The connector complement is certainly practical, with one composite and one S-video input, two YPbPr analog component inputs, and a DVI-I jack that serves double duty as a digital interface or component analog input (RGB PC or YPbPr video). If you want to connect analog signals to that DVI-I port, you'll need Sharp's AN-A1DV adapter cable. An RS-232C port for remote control rounds out the connections.

Sharp's remote control is one of my favorites because it has a super-simple button layout, large buttons (and not too many of them), plus direct access to any video input. It has excellent range, too. It also provides direct access to the motorized zoom and focus, image resizing (aspect ratio) adjustments, and five picture-memory presets.

The zoom lens has a focal length of 1.5:1, and it incorporates a substantial—and fixed—vertical picture offset, such that the bottom of any projected image is above the top plane of the projector (about 50% higher than a normal on-axis image). Sharp clearly intends this projector to be ceiling-mounted, and that much lens shift usually gets you around any keystoning problems that can result from such an installation.

Menus and Adjustments
The menus and controls in this projector are reminiscent of older Sharp business projectors. You'll find the usual image tweaks (contrast, brightness, color saturation, hue, and sharpness; what I like to call the "Big 5") and some extra bells and whistles. Three pre-set gamma curves are included and identified as Cinema 1, 2, and 3. (No, you can't adjust them.)

There are also six different color-temperature presets to choose from, and some of them are head-scratchers. D5500, D6500, and D9300 (PC) make sense, but why would anyone want D7500, D8500, and D10500 white-balance presets in a home theater projector? You can fine-tune the grayscale tracking with any of these presets, but only overall red and blue gain controls are provided; there's no green channel gain control, nor are there separate adjustments for the top and bottom of the brightness range.

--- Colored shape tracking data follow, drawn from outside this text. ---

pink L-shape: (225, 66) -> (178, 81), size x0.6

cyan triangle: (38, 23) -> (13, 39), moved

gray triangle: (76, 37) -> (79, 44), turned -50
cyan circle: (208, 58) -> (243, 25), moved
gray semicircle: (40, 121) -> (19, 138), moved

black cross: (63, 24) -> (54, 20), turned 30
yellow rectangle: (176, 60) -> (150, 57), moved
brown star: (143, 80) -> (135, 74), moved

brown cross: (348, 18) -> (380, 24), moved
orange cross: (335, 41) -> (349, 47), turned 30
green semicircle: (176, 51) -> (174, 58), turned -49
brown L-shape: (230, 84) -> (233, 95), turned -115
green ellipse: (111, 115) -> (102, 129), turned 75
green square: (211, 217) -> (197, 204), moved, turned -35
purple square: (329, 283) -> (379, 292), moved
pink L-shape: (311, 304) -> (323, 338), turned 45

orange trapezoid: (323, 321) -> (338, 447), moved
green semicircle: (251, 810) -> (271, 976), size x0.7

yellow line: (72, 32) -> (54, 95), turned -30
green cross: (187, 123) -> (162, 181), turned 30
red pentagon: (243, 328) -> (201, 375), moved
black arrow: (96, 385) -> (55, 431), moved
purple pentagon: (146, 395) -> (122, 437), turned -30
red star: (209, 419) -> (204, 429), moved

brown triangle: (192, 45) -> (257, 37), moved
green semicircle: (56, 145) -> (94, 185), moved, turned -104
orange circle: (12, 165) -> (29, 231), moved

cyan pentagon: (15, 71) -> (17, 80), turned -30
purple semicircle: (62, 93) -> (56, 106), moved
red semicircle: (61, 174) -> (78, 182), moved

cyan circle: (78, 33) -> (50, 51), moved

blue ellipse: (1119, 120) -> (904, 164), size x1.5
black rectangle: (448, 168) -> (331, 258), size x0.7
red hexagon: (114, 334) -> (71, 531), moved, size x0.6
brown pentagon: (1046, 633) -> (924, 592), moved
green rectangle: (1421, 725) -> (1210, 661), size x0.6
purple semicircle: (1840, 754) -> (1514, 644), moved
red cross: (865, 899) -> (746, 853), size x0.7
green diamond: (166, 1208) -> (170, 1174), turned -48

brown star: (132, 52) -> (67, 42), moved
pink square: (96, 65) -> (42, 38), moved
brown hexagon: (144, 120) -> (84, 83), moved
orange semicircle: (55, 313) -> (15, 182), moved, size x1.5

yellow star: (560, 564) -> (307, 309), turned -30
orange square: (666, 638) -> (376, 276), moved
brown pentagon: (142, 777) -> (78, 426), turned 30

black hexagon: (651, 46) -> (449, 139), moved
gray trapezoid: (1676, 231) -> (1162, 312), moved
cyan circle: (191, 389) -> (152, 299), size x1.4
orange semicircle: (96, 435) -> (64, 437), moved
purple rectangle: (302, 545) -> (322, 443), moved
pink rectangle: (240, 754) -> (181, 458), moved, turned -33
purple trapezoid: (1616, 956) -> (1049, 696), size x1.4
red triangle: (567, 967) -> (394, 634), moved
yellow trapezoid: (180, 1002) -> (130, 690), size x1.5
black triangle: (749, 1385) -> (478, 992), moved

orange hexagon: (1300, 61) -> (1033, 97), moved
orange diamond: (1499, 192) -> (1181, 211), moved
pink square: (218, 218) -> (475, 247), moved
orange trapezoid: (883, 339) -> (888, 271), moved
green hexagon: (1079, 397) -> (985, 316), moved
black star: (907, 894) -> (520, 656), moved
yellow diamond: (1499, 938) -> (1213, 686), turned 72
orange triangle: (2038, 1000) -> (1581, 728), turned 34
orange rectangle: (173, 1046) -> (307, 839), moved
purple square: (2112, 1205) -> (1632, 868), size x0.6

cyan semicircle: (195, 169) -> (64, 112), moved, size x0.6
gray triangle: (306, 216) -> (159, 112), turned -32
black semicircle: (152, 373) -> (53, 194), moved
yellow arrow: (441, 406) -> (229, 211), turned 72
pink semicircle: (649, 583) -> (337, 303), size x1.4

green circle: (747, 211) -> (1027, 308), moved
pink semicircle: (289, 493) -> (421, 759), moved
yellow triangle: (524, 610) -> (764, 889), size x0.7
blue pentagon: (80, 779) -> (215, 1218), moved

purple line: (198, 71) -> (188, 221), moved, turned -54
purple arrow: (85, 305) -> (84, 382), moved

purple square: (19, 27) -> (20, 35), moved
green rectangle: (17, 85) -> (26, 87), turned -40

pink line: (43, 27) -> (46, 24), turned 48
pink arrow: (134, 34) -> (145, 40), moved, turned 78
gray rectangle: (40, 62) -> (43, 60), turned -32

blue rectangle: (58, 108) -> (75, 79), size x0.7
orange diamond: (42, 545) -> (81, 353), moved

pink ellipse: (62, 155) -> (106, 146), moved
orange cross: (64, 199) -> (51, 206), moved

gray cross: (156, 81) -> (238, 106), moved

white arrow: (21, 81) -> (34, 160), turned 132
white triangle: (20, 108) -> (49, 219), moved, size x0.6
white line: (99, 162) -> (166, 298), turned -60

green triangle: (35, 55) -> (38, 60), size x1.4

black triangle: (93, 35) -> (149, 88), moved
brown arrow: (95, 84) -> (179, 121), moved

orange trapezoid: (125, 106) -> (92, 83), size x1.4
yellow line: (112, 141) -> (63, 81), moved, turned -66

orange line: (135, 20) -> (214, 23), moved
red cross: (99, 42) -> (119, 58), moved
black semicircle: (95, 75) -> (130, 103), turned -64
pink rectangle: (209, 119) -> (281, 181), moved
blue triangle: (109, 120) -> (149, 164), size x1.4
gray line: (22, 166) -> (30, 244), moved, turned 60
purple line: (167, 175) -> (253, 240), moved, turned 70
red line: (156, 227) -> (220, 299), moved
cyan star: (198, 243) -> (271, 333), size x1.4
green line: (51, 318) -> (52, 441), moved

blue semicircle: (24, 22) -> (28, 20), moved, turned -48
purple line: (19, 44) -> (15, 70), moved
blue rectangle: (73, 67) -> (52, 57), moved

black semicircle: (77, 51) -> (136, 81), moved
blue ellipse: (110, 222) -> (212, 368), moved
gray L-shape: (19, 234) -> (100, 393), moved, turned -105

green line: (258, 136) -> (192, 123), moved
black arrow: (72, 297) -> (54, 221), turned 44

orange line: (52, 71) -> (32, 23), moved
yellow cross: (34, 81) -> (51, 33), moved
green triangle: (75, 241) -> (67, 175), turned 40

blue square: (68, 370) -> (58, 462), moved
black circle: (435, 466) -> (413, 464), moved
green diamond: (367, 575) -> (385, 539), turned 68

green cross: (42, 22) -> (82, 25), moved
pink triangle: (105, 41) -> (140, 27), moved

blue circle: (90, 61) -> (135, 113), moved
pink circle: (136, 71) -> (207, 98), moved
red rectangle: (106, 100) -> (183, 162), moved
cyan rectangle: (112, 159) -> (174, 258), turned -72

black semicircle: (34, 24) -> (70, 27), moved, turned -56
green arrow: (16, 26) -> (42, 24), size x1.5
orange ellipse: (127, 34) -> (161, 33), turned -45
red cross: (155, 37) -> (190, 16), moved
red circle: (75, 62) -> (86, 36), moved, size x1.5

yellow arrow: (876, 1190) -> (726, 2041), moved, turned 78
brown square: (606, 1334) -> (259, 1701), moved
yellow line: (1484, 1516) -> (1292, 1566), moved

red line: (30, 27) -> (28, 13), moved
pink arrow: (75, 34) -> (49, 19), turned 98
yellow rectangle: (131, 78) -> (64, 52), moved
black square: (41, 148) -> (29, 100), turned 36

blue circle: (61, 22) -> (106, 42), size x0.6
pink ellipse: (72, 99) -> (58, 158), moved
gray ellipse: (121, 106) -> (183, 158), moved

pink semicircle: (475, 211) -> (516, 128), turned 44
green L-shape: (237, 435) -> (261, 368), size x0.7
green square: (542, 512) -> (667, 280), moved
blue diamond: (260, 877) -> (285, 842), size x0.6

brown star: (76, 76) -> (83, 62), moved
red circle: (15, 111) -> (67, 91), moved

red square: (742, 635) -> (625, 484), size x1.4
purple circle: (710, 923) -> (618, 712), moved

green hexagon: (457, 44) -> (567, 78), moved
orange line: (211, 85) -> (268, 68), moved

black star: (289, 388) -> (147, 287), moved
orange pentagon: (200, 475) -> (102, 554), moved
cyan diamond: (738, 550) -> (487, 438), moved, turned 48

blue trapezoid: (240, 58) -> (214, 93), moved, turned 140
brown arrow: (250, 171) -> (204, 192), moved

There are also several brightness modes. Sharp has incorporated a two-position iris into the XV-Z2000. In High Brightness mode, the iris is wide open. In High Contrast mode, it reduces the light output by about 25%. Two other settings further affect the brightness: Economy mode and Bright Boost. The former affects the lamp's light output, while the latter engages a white segment in the color wheel by activating the DMD as that segment passes by. (If Bright Boost is turned off, the DMD shuts off during the white segment's transit.)